With the growing emphasis to protect the environment and the realization of the damage that global warming is causing for the planet’s ecosystems, reef protection is a popular topic since so the livelihood of so much marine life depends on the reef.

Lionfish, native to the South Pacific, are occasionally sighted in the waters of Biscayne National Park (Photo courtesy of Tobias Biehl).

There are so many ways to get involved with the campaign for coral reef conservation, and a great place to start is at Biscayne National Park, where participating in the celebration of the International Year of the Reef is both fun and fulfilling for adults and children.


If You Go

Contact Information
Phone: 305-230-PARK (305-230-7275)


The beginning portion of the park can be reached from either the Florida Turnpike or from U.S. 1.

  • If you are traveling from the North, take the Florida Turnpike south to Exit 6 (Speedway Boulevard). Turn left from the exit ramp and continue south to SW 328th Street (North Canal Drive). Turn left and continue to the end of the road.
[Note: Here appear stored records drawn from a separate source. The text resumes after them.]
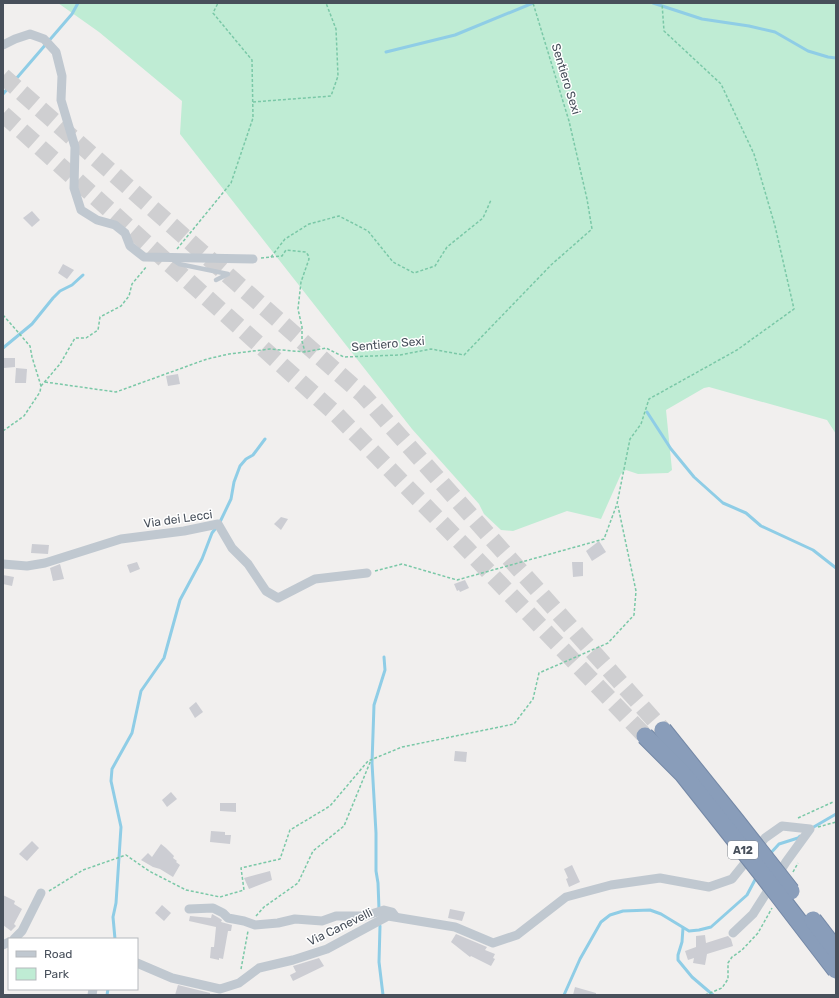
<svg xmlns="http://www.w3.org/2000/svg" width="839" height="998" viewBox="0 0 839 998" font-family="Rubik,sans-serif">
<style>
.green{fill:#bfecd4}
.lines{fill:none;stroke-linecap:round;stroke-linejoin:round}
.stream{stroke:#8fcde6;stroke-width:3}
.building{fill:#cccdd3}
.highway-tunnel{stroke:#cfcfd1;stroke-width:17;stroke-dasharray:17 8;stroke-linecap:butt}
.path{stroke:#7ac8a7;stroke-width:1.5;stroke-dasharray:3 2;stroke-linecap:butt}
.lane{stroke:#c0c8d0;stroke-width:4.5}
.street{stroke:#c0c8d0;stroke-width:9}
.highway-bridge-casing{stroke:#7488a6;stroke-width:19;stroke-linecap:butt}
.highway-bridge{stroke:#899dba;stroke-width:17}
.labels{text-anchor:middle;stroke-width:3;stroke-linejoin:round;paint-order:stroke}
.shield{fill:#fff;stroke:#7f848c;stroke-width:1}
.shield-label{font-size:11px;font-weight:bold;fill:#48505b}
.street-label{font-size:12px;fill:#48505b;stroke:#fff}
</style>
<rect width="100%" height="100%" fill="#f1efee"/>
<path class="green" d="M58 3H836V434L827 420 709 387 704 388 666 410 672 470 668 473 638 474 626 470 621 474 601 519 567 511 513 531 501 530 484 514 479 504 412 429 180 134 182 101 99 32Z"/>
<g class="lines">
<g class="stream">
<path d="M653 3 702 19 749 26 775 32 808 51 828 57 836 58"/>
<path d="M386 52 455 35 533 3"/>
<path d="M3 94 72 14 78 3"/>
<path d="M3 348 32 324 53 298 60 291 72 285 83 275"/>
<path d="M647 412 671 449 694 477 723 503 746 513 761 526 813 550 836 568"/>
<path d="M812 828 836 814"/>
<path d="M769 855 779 844 798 838 800 836"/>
<path d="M379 909 378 883 376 871V833L372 763 374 705 385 670 384 657"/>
<path d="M380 926 379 962 383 995"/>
<path d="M683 928 682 942 678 955V960L692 977 713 995"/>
<path d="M115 939 113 917 116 903 121 827 111 781 112 769 132 733 141 691 164 658 180 600 202 559 212 533 219 524 231 499 234 482 240 466 246 459 253 455 265 439"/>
<path d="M107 995 108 989"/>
<path d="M564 995 580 959 601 922 610 915 623 911 650 910 661 914 689 931 699 930 711 927 747 895 757 876"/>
</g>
</g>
<g class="building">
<path d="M32 211 40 220 32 227 23 218Z"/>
<path d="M63 264 74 270 67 279 58 273Z"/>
<path d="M3 358H15V367L4 368Z"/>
<path d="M16 368 27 369 26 383H15Z"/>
<path d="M178 374 180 384 168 386 166 376Z"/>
<path d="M281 517 288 519 281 530 274 524Z"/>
<path d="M599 541 606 552 592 561 586 551Z"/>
<path d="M32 544 49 545 48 554 31 553Z"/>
<path d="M137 562 140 569 130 573 127 565Z"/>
<path d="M572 562H583V576L573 577Z"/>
<path d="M60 564 64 579 53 581 50 568Z"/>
<path d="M3 575 14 577 12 586 3 584Z"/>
<path d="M465 580 469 588 460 592 459 590 457 591 454 584Z"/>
<path d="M196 702 203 712 195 718 189 708Z"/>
<path d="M455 751 467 752 466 762 454 761Z"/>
<path d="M171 792 177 799 167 807 162 800Z"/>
<path d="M220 803H236V812L220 811Z"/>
<path d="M211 831 225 832V835H231L230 844 210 842Z"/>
<path d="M32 841 39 848 27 861 19 854Z"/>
<path d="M161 844 166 848 174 856 173 858 177 861 176 862 180 865 173 877 160 869 153 867 141 860 148 853 152 857Z"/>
<path d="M572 865 580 882 569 887 566 879 568 878 564 869Z"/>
<path d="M270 871 272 880 249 889 244 878Z"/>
<path d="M3 895 15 901 14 904 22 909 14 924 16 926 11 931 3 925Z"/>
<path d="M162 905 171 913 164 921 155 913Z"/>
<path d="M450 909 465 912 462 921 448 918Z"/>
<path d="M212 914 219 918 222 920 221 922 232 925 231 931H228L223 959 219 958V960L210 958 211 947H214L216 927 189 921 190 916 211 918Z"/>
<path d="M456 934 487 947 485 950 495 954 493 958 495 959 491 966 471 956 470 957 451 942Z"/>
<path d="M705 935 706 943 728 936 731 939 733 946 707 954 705 965 693 963 694 958 688 960 685 951 696 947V936Z"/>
<path d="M319 958 324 966 293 981 290 975 296 972 293 966Z"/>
<path d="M178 985 210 993V995H175Z"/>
<path d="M575 987 596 993V995H573Z"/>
</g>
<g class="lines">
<g class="highway-tunnel">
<path d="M3 76 363 395 663 730"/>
<path d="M3 114 336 414 467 549 645 736"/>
</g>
<g class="path">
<path d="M253 102 331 96 338 76 336 29 326 3"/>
<path d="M177 249 231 183 253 118 252 60 213 13 218 3"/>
<path d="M271 257 285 239 309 224 339 216 368 231 393 262 414 273 435 266 447 247 483 218 491 200"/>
<path d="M261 258 282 256 286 250 306 252 308 255 309 259 301 282 298 309 302 327V341L305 352"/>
<path d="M3 315 30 346 32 357 41 386"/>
<path d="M45 382 116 392 207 359 229 354 270 349 305 352 326 348 344 357 400 355 431 349 464 355 551 265 592 229 587 199 569 121 533 3"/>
<path d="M41 386 60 364 75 338H86L98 330 100 317 121 306 129 296 132 284 147 266"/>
<path d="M3 431 24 416 40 392 41 386"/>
<path d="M375 571 402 564 457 580 604 539 617 504 630 439 641 424 649 399 737 350 794 309 775 226 754 154 721 84 664 31 662 3"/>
<path d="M798 818 833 802"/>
<path d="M818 827 836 822"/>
<path d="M793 872 798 863"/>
<path d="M49 891 83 870 126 855 149 871 186 890 220 897 244 890 241 868 280 859 290 830 330 806 368 761 402 747 514 724 533 699 539 673 608 643 634 615 636 591 618 506"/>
<path d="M256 916 264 907 298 883 313 851 344 826 371 760"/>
<path d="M241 969 248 931"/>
<path d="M705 995 722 988 728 979V963L732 957 742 950 758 933 772 908"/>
</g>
<path class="lane" d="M173 260 179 264 228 274 216 280"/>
<g class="street">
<path d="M3 45 15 39 30 34 44 39 56 52 62 76 61 100 75 147 74 188 81 210 97 220 115 225 125 233 130 246 144 257 253 259"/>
<path d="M3 564 27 566 45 563 121 539 184 531 218 524 232 548 248 564 266 591 278 598 315 579 367 573"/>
<path d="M189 909 213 908 223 913 228 918 244 921 255 925 278 923 295 919 322 921 336 916H365L384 910 392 912 395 916"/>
<path d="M14 939 22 931 41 893"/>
<path d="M3 945 9 942"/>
<path d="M137 963 172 978 220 989 239 983 259 968 293 960 327 949 388 916 455 927 493 943 517 935 566 897 611 885 660 878 709 887 732 879 765 838 782 826 810 829 786 862 753 914 733 933"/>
<path d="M92 995 93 989"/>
</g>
<defs>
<g id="highway-bridge">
<path d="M663 730 736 821 791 891"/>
<path d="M645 736 683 774 763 875 836 970"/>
<path d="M813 920 836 950"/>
</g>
</defs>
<use href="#highway-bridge" class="highway-bridge-casing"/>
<use href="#highway-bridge" class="highway-bridge"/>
</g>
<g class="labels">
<rect class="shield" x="728" y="841" width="30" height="18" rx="3"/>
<g class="shield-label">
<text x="743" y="854">A12</text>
</g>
<g class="street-label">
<text transform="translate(566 79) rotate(73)" y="4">Sentiero Sexi</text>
<text transform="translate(388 344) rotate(-5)" y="4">Sentiero Sexi</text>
<text transform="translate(178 519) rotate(-8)" y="4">Via dei Lecci</text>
<text transform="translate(340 927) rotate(-26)" y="4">Via Canevelli</text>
</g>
</g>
<rect width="839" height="998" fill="none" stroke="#48505b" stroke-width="8"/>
<rect x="8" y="938" width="130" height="52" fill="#ffffff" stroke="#b6b9bd"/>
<rect x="16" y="951" width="20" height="6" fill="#c0c8d0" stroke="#b6b9bd"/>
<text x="44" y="958" font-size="12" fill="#48505b">Road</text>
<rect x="16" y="968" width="20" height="12" fill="#bfecd4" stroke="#b6b9bd"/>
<text x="44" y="978" font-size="12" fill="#48505b">Park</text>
</svg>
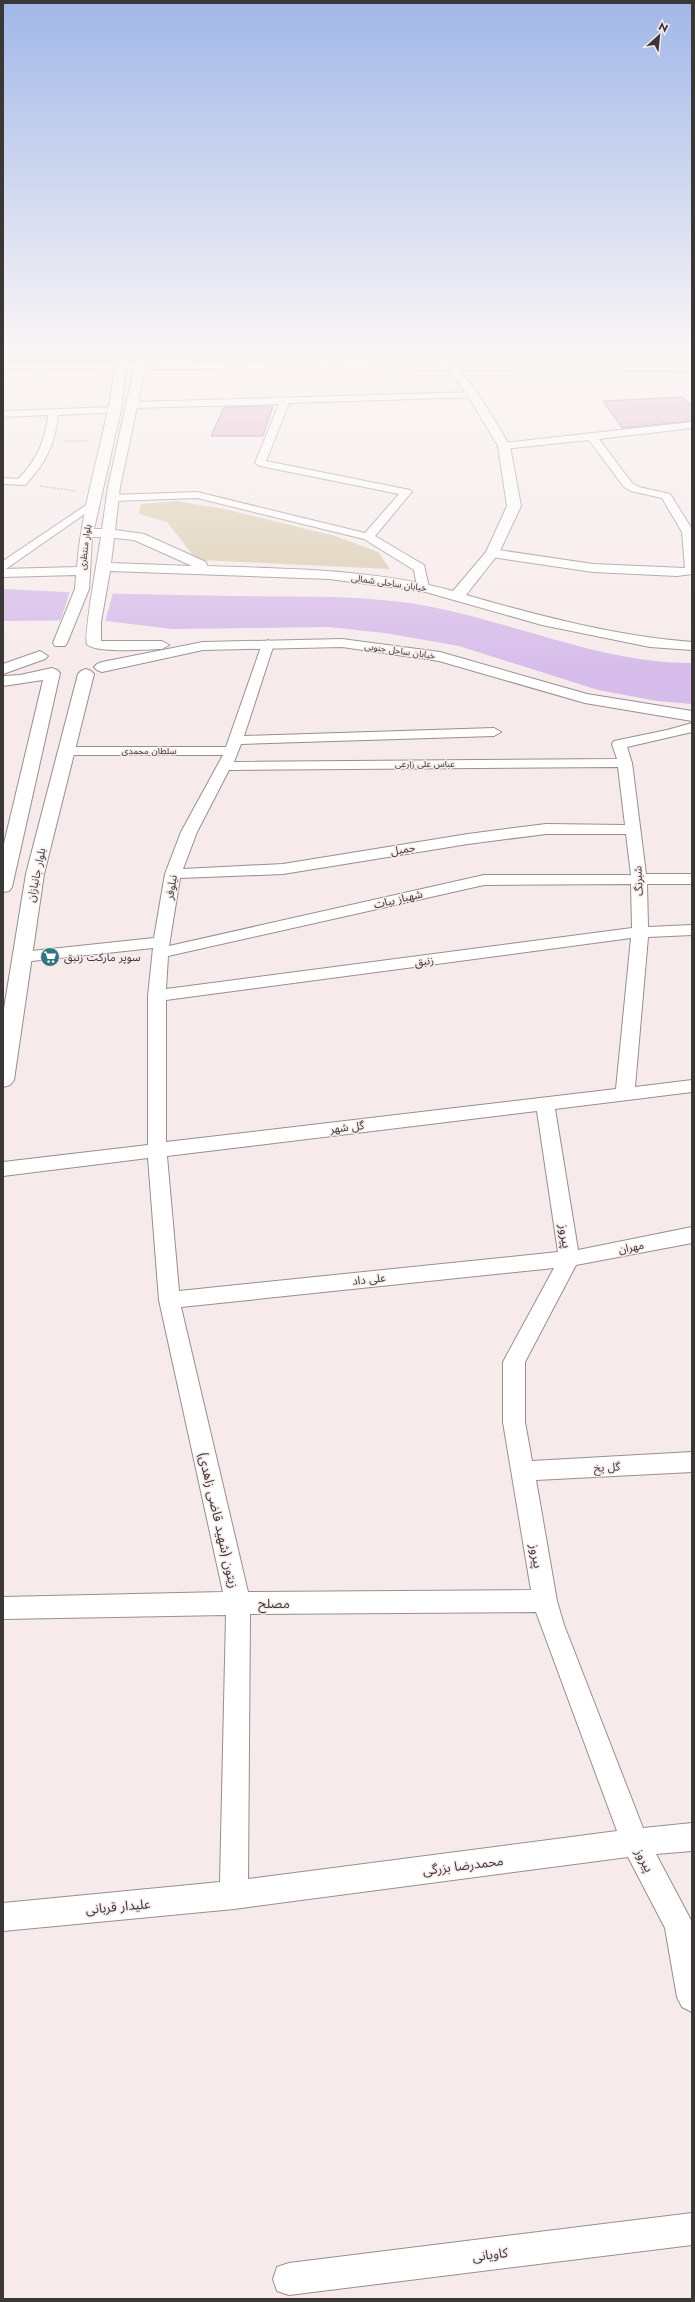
<svg xmlns="http://www.w3.org/2000/svg" width="695" height="2302" viewBox="0 0 695 2302" font-family="Jost,'Noto Sans Arabic',sans-serif">
<style>
.green{fill:#d8caac}
.water{fill:#d6bcea}
.pier{fill:#f6ebea}
.building{fill:#d8a6c1;stroke:#726a6e}
.lines{fill:none;stroke-linecap:round;stroke-linejoin:round}
.street-casing{stroke:#988e8e;stroke-width:2}
.secondary-casing{stroke:#988e8e;stroke-width:2}
.path{stroke:#a69e9e;stroke-width:1.5;stroke-dasharray:1.5 1.5;stroke-linecap:butt}
.street{fill:#fff;fill-rule:evenodd}
.secondary{fill:#fff;fill-rule:evenodd}
.labels{text-anchor:middle;stroke-width:3;stroke-linejoin:round;paint-order:stroke}
.far-street-label{font-size:9px;fill:#3b3737;stroke:#f6ebea}
.street-label{font-size:11px;fill:#3b3737;stroke:#f6ebea}
.poi-label{font-size:11px;fill:#3b3737;stroke:#f6ebea;text-anchor:start}
.near-street-label{font-size:13px;fill:#3b3737;stroke:#f6ebea}
</style>
<rect width="100%" height="100%" fill="#f6ebea"/>
<!-- green -->
<polygon class="green" points="176,501 224,509 335,536 378,552 390,569 200,560 192,554 167,522 139,514 141,504"/>
<!-- water -->
<path class="water" d="M 3,589 C 81,593 159,595 237,596 C 294,597 352,595 409,603 C 504,617 595,663 692,663 L 692,704 L 657,701 L 598,690 L 459,646 L 385,633 L 328,627 L 172,629 L 98,620 L 3,621 Z"/>
<!-- pier -->
<polygon class="pier" points="70,591 113,593 105,622 60,622"/>
<!-- building -->
<g class="building">
<polygon points="683,397 692,406 692,421 622,428 603,401"/>
<polygon points="273,406 263,436 211,436 224,407"/>
</g>
<g class="lines">
<!-- street casing -->
<g class="street-casing">
<g id="street">
<polygon points="473,392 477,393 477,397 289,403 266,461 410,490 412,492 410,494 375,536 424,565 429,587 427,590 423,591 417,587 414,570 364,539 197,498 112,501 106,498 112,495 197,492 365,533 399,494 260,466 255,463 279,404 133,408 128,405 133,402"/>
<path d="M 115,407 L 120,410 L 119,412 L 58,415 C 55,445 45,464 25,485 L 3,484 L 3,478 L 18,479 C 37,460 45,442 48,415 L 3,417 L 3,411 Z"/>
<polygon points="692,422 692,428 599,439 632,483 639,487 670,494 692,529 692,574 677,576 593,572 492,557 486,553 492,549 593,564 685,568 682,532 662,498 631,491 624,487 589,440 504,449 499,446 504,443"/>
<polygon points="92,501 96,502 98,504 96,506 3,571 3,561"/>
<path d="M 268,640 L 274,644 L 244,736 L 494,728 L 501,732 L 494,736 L 241,744 L 234,762 L 617,759 L 612,744 L 614,741 L 667,730 L 692,723 L 692,732 L 627,747 L 632,763 L 646,874 L 692,874 L 692,884 L 647,884 L 648,927 L 692,925 L 692,935 L 648,937 L 635,1087 L 692,1080 L 692,1092 L 555,1109 L 578,1250 L 692,1227 L 692,1243 L 576,1265 L 525,1362 L 525,1422 L 532,1461 L 692,1452 L 692,1472 L 536,1480 L 557,1601 L 564,1625 L 643,1828 L 692,1823 L 692,1851 L 656,1854 L 692,1922 L 692,2012 L 682,2007 L 677,1997 L 665,1928 L 628,1857 L 234,1909 L 3,1931 L 3,1903 L 220,1882 L 226,1615 L 3,1619 L 3,1597 L 223,1592 L 159,1300 L 148,1158 L 3,1176 L 3,1162 L 148,1145 L 148,996 L 153,948 L 22,962 L 16,961 L 14,957 L 16,953 L 22,952 L 154,938 L 165,874 L 181,832 L 223,755 L 67,755 L 60,751 L 67,747 L 226,747 L 262,644 ZM 618,767 L 625,825 L 546,824 L 468,834 L 283,864 L 183,869 L 197,832 L 229,770 ZM 546,834 L 626,834 L 631,875 L 484,875 L 169,946 L 180,878 L 283,874 L 468,844 ZM 631,884 L 632,928 L 166,989 L 168,956 L 484,885 ZM 631,938 L 616,1089 L 166,1142 L 166,1000 ZM 537,1111 L 558,1252 L 179,1291 L 167,1156 ZM 554,1268 L 503,1362 L 503,1422 L 531,1590 L 248,1592 L 181,1307 ZM 536,1612 L 617,1831 L 248,1879 L 250,1614 Z"/>
<polygon points="692,2213 692,2245 289,2295 277,2291 273,2279 277,2267 289,2263"/>
</g>
</g>
<!-- secondary casing -->
<g class="secondary-casing">
<g id="secondary">
<path d="M 117,355 L 127,355 L 127,362 L 136,362 L 138,355 L 148,355 L 147,362 L 444,364 L 440,358 L 445,355 L 449,356 L 455,364 L 692,365 L 692,371 L 460,370 L 479,395 L 510,446 L 521,506 L 499,553 L 466,595 C 540,616 615,636 692,642 L 692,650 L 650,647 L 542,625 L 422,591 L 329,579 L 110,571 L 101,622 L 101,641 L 162,641 L 169,645 L 162,649 C 148,649 95,654 87,644 C 83,639 99,550 101,537 L 92,537 L 89,589 L 67,643 L 65,646 L 55,646 L 53,643 L 75,589 L 76,575 L 3,577 L 3,569 L 77,567 C 82,500 106,436 115,369 L 3,368 L 3,362 L 116,362 ZM 126,369 L 134,369 L 108,487 L 102,529 L 94,529 L 121,410 ZM 145,369 L 449,370 L 468,396 L 498,446 L 507,506 L 486,552 L 453,591 C 374,569 289,569 207,566 L 206,562 L 144,534 L 115,530 L 120,487 ZM 114,538 L 134,540 L 192,566 L 111,563 Z"/>
<polygon points="342,639 440,652 587,694 692,711 692,721 585,703 439,661 342,647 203,650 102,672 97,670 94,667 97,664 102,662 203,642"/>
<polygon points="40,651 48,656 45,659 3,674 3,664"/>
<polygon points="52,668 57,670 60,673 12,887 9,891 3,892 3,848 43,680 3,686 3,676 20,675"/>
<polygon points="86,669 91,671 94,674 44,874 14,1080 10,1085 3,1087 3,1015 26,874 78,674 81,671"/>
</g>
</g>
<!-- path -->
<g class="path">
<polyline points="65,441 88,441"/>
<polyline points="40,486 76,491"/>
</g>
<!-- street -->
<use href="#street" class="street"/>
<!-- secondary -->
<use href="#secondary" class="secondary"/>
</g>
<!-- sky -->
<linearGradient id="sky" x2="0" y2="1"><stop stop-color="#a1b7e9"/><stop offset="0.52" stop-color="#fbf6f6"/><stop offset="1" stop-color="#fbf6f6" stop-opacity="0"/></linearGradient>
<rect width="695" height="677" fill="url(#sky)"/>
<!-- icons -->
<defs>
<g id="supermarket-disc" transform="scale(1)"><circle r="9.5" fill="#307782" stroke="#f6ebea"/><path d="M-6-5.5h2.5l.6 2H6L4.5 2H-2.5L-4.4-4H-6ZM-1.5 3.2a1.3 1.3 0 1 0 .1 0ZM3 3.2a1.3 1.3 0 1 0 .1 0Z" fill="#fff"/></g>
</defs>
<g fill-rule="evenodd">
<use href="#supermarket-disc" x="50" y="957"/>
</g>
<g class="labels">
<!-- far-street labels -->
<g class="far-street-label">
<text transform="translate(85 547) rotate(-83)" y="3">بلوار منتظری</text>
<text transform="translate(389 583) rotate(8)" y="3">خیابان ساحلی شمالی</text>
<text transform="translate(400 651) rotate(8)" y="3">خیابان ساحل جنوبی</text>
<text x="149" y="754">سلطان محمدی</text>
<text x="425" y="767">عباس علی زارعی</text>
</g>
<!-- street labels -->
<g class="street-label">
<text transform="translate(403 849) rotate(-9)" y="4">جمیل</text>
<text transform="translate(36 875) rotate(-78)" y="4">بلوار جانبازان</text>
<text transform="translate(638 881) rotate(-93)" y="4">شبرنگ</text>
<text transform="translate(171 887) rotate(-80)" y="4">نیلوفر</text>
<text transform="translate(398 899) rotate(-13)" y="4">شهباز بیات</text>
<text transform="translate(424 961) rotate(-8)" y="4">زنبق</text>
<text transform="translate(347 1127) rotate(-7)" y="4">گل شهر</text>
<text transform="translate(631 1247) rotate(-11)" y="4">مهران</text>
<text transform="translate(369 1279) rotate(-6)" y="4">علی داد</text>
<text transform="translate(607 1467) rotate(-3)" y="4">گل یخ</text>
</g>
<!-- poi labels -->
<g class="poi-label">
<text x="64" y="961">سوپر مارکت زنبق</text>
</g>
<!-- near-street labels -->
<g class="near-street-label">
<text transform="translate(566 1236) rotate(81)" y="5">پیروز</text>
<text transform="translate(219 1520) rotate(77)" y="5">زیتون (شهید قاضی زاهدی)</text>
<text transform="translate(537 1556) rotate(80)" y="5">پیروز</text>
<text x="274" y="1608">مصلح</text>
<text transform="translate(645 1860) rotate(62)" y="5">پیروز</text>
<text transform="translate(463 1865) rotate(-7)" y="5">محمدرضا بزرگی</text>
<text transform="translate(118 1906) rotate(-5)" y="5">علیدار قربانی</text>
<text transform="translate(490 2254) rotate(-7)" y="5">کاویانی</text>
</g>
</g>
<!-- border -->
<rect width="695" height="2302" fill="none" stroke="#3b3737" stroke-width="8"/>
<!-- north arrow -->
<g transform="translate(659 36) rotate(27)" stroke="#f6ebea" stroke-width="3" paint-order="stroke">
<path d="M0-3L7 15L0 10L-7 15Z" fill="#3b3737"/>
<text y="-6" font-size="11" font-weight="bold" text-anchor="middle" fill="#3b3737">N</text>
</g>
</svg>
The Park is approximately five miles, and the entrance is on the left.
  • If traveling from U.S. 1, drive south to Homestead. Turn left on SW 328th Street (North Canal Drive), and continue to the end of the road. The park is approximately nine miles, and the entrance is on the left.
  • If you are traveling from the South, take U.S. 1 (Overseas Highway), north to Homestead. Turn right on SW 328th Street (North Canal Drive, which is the first light after Florida Turnpike entrance), and continue to the end of the road. The entrance to the park approximately nine miles on the left.

Hours of Operation:

  • The water portion of Biscayne National Park is open 24 hours a day, but Adams Key (accessible only by boat) is a day use area only.
  • The Convoy Point, which is where the park’s headquarters and visitor center are located, is open daily from 7 a.m. to 5:30 p.m., and the Dante Fascell Visitor Center is open daily from 9 a.m. to  5 p.m.